__WHAT IS NEEDED__. Put the lines of the listing below into a numbered list, leaving out the blank lines.

__ROWS__.
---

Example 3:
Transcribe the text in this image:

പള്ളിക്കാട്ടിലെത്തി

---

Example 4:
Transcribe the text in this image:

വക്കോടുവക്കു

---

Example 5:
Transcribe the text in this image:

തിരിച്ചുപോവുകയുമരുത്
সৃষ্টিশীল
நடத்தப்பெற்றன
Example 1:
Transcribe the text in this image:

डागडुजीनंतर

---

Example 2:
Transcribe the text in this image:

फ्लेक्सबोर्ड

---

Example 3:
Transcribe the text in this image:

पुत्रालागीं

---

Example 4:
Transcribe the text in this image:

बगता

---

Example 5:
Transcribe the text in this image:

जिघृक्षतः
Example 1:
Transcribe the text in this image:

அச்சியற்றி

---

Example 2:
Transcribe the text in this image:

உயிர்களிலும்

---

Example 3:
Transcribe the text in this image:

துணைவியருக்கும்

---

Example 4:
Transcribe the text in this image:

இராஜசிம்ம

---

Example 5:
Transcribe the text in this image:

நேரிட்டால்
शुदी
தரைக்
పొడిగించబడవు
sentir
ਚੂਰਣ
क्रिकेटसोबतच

__TASK SOLUTION__.
1. ---
2. Example 3:
3. Transcribe the text in this image:
4. പള്ളിക്കാട്ടിലെത്തി
5. ---
6. Example 4:
7. Transcribe the text in this image:
8. വക്കോടുവക്കു
9. ---
10. Example 5:
11. Transcribe the text in this image:
12. തിരിച്ചുപോവുകയുമരുത്
13. সৃষ্টিশীল
14. நடத்தப்பெற்றன
15. Example 1:
16. Transcribe the text in this image:
17. डागडुजीनंतर
18. ---
19. Example 2:
20. Transcribe the text in this image:
21. फ्लेक्सबोर्ड
22. ---
23. Example 3:
24. Transcribe the text in this image:
25. पुत्रालागीं
26. ---
27. Example 4:
28. Transcribe the text in this image:
29. बगता
30. ---
31. Example 5:
32. Transcribe the text in this image:
33. जिघृक्षतः
34. Example 1:
35. Transcribe the text in this image:
36. அச்சியற்றி
37. ---
38. Example 2:
39. Transcribe the text in this image:
40. உயிர்களிலும்
41. ---
42. Example 3:
43. Transcribe the text in this image:
44. துணைவியருக்கும்
45. ---
46. Example 4:
47. Transcribe the text in this image:
48. இராஜசிம்ம
49. ---
50. Example 5:
51. Transcribe the text in this image:
52. நேரிட்டால்
53. शुदी
54. தரைக்
55. పొడిగించబడవు
56. sentir
57. ਚੂਰਣ
58. क्रिकेटसोबतच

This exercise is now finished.